The Poetry Section: Jennifer L. Knox, 'Short People'

by Mark Bibbins, Editor

The Poetry Section

Today in The Poetry Section: Three poems by Jennifer L. Knox, including Baywatch and Short People.

Baywatch

Like songs that say only
I like it like that or
I want my money back or
Back that thing up. “Dogs
peeing on people = funny.
People peeing on dogs = not
funny.” That’s a joke I stole
from a really dumb movie
I will remember-unlike my
mother’s birthday-
for as long as I live.

Short People

When Emperor Hirohito told the Japanese people it was time to surrender, he never used the word surrender. Instead, he talked about how everyone had done their best, tried so hard, etc. His speech was broadcast over loudspeakers hung outside on electrical poles. People had never heard Hirohito’s voice before-they thought the Emperor was God. He spoke in the highest level of formality-using words so antiquated, ordinary people couldn’t understand a thing he was saying. So imagine: suddenly, one day, a disembodied voice we think is God’s starts talking to people in the streets in booming Shakespeare-speak. “What the heck’s God saying?” the people ask. A man wearing big glasses translates: “He’s saying we all did a really great job…” he pauses, furrows his brow, “but I think He wants us to give up.” This is what most of Randy Newman’s songs are about.

Saving Wasted Breath

It was a surprisingly easy find at 5 a.m., in Anaheim,
but I’d be less a sore thumb in clown drag: a bruised boob
in a new white suit (pulled the tags off with my teeth).
If those blockhead Canadian cops get ahold of me,
they’ll beat me ’til their knuckles bleed. Mongoloid Todd’s
a tougher fit-the gate was locked at Len’s House of Large
Sizes, so we threw his blood-soaked duds off the pier
and he climbed in the trunk bare ass-been there two hours.
When I stop for gas, I’ll buy him a t-shirt and underwear.
Even back there, his psycho talk’s louder than the radio. God
only knows what he’s got in the golf bag. Marina warned me
how the border guard’s pits stroll from car to car like sharks,
hunting through their open mouths. And that was it. No
shit she never sapped out and said “Stay,” but the “Go to hell”s
and “You stupid fuck”s and all the rest I never earned
but sure deserved-nix on those sweet nothings too.

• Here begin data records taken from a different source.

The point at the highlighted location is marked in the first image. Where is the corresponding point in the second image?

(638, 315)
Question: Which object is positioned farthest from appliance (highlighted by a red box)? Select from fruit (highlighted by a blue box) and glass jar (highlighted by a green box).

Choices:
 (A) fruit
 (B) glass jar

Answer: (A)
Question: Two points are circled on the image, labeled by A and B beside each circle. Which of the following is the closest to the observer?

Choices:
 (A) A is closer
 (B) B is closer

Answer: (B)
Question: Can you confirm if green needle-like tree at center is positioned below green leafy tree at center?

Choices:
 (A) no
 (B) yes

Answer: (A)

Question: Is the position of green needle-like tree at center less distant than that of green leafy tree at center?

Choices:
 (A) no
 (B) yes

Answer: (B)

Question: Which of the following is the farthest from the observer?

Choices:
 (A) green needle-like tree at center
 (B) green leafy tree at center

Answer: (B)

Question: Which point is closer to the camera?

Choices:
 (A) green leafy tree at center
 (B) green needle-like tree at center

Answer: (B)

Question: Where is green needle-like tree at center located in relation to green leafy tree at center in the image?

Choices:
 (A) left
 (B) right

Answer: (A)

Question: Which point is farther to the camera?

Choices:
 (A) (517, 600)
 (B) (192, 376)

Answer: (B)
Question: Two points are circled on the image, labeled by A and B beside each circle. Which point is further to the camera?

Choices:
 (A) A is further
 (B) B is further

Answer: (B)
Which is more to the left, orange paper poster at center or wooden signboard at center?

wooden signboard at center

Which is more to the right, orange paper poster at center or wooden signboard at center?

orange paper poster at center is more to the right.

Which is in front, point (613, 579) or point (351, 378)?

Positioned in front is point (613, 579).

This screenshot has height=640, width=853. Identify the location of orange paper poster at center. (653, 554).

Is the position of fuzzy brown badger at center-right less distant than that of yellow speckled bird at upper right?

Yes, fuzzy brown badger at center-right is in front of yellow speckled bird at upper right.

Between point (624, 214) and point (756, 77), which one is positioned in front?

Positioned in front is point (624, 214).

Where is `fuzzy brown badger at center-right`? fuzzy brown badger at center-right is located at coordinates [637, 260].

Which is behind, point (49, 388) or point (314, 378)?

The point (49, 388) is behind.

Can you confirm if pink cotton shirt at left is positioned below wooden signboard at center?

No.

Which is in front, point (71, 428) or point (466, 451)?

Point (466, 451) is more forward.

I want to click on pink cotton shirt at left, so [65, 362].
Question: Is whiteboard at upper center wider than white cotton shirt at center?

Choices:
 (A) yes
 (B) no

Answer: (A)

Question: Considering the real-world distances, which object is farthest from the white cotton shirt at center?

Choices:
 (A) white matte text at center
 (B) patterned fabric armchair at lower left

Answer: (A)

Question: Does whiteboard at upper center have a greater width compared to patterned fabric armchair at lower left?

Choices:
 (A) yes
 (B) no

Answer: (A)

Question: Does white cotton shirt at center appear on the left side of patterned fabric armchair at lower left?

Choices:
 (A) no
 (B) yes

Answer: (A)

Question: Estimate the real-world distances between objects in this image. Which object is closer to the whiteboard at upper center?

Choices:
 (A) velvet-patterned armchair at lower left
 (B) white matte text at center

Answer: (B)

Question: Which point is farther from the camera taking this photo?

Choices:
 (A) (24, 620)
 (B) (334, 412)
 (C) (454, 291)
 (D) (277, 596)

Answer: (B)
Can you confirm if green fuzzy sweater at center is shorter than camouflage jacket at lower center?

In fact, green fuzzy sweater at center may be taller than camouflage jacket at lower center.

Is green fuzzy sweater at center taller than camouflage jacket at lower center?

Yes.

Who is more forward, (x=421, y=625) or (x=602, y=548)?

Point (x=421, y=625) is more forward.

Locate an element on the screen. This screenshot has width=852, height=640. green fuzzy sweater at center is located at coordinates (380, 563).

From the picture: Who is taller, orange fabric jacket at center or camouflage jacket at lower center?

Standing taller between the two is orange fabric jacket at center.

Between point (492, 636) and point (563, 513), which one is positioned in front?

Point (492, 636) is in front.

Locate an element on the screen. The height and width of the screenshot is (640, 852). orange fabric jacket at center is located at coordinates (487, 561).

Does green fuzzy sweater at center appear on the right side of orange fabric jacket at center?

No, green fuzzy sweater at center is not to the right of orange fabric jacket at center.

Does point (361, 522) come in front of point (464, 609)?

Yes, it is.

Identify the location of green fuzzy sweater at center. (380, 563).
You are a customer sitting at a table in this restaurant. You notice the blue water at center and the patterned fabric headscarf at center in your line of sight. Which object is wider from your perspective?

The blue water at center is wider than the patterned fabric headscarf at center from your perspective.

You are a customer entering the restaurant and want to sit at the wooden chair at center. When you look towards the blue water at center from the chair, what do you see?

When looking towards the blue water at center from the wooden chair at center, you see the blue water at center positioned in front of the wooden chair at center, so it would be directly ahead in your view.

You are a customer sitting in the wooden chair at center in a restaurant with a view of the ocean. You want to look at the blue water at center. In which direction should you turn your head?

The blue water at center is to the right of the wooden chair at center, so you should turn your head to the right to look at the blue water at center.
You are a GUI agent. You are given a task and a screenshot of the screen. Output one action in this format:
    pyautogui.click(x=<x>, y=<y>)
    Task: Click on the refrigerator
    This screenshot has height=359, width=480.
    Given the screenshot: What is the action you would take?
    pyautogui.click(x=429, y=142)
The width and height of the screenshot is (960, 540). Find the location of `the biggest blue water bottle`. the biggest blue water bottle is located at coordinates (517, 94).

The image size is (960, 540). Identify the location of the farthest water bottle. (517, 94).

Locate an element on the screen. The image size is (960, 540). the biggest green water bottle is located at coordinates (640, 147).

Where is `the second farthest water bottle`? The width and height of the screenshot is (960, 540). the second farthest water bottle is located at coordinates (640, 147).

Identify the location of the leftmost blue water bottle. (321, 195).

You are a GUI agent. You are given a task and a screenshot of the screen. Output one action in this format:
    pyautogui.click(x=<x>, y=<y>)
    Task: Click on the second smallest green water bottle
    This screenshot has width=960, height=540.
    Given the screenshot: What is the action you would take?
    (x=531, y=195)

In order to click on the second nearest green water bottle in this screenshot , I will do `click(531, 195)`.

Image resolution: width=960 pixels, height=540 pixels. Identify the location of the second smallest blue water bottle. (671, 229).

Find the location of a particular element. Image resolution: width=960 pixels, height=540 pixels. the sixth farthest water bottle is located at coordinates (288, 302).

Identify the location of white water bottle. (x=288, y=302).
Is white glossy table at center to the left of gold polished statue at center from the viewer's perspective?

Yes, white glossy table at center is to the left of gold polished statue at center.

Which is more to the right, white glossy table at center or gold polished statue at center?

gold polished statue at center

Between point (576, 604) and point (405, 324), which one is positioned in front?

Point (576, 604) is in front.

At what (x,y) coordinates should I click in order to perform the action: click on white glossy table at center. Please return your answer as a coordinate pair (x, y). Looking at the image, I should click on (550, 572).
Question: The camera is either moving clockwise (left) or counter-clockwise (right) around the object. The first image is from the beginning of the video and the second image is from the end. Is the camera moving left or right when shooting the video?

Jennifer L. Knox is the author of two books of poems, Drunk by Noon and A Gringo Like Me. Her new book, The Mystery of the Hidden Driveway, is forthcoming from Bloof Books next year. Her work has appeared three times in the Best American Poetry series, as well as in the anthologies Best American Erotic Poems and Great American Prose Poems: From Poe to Present.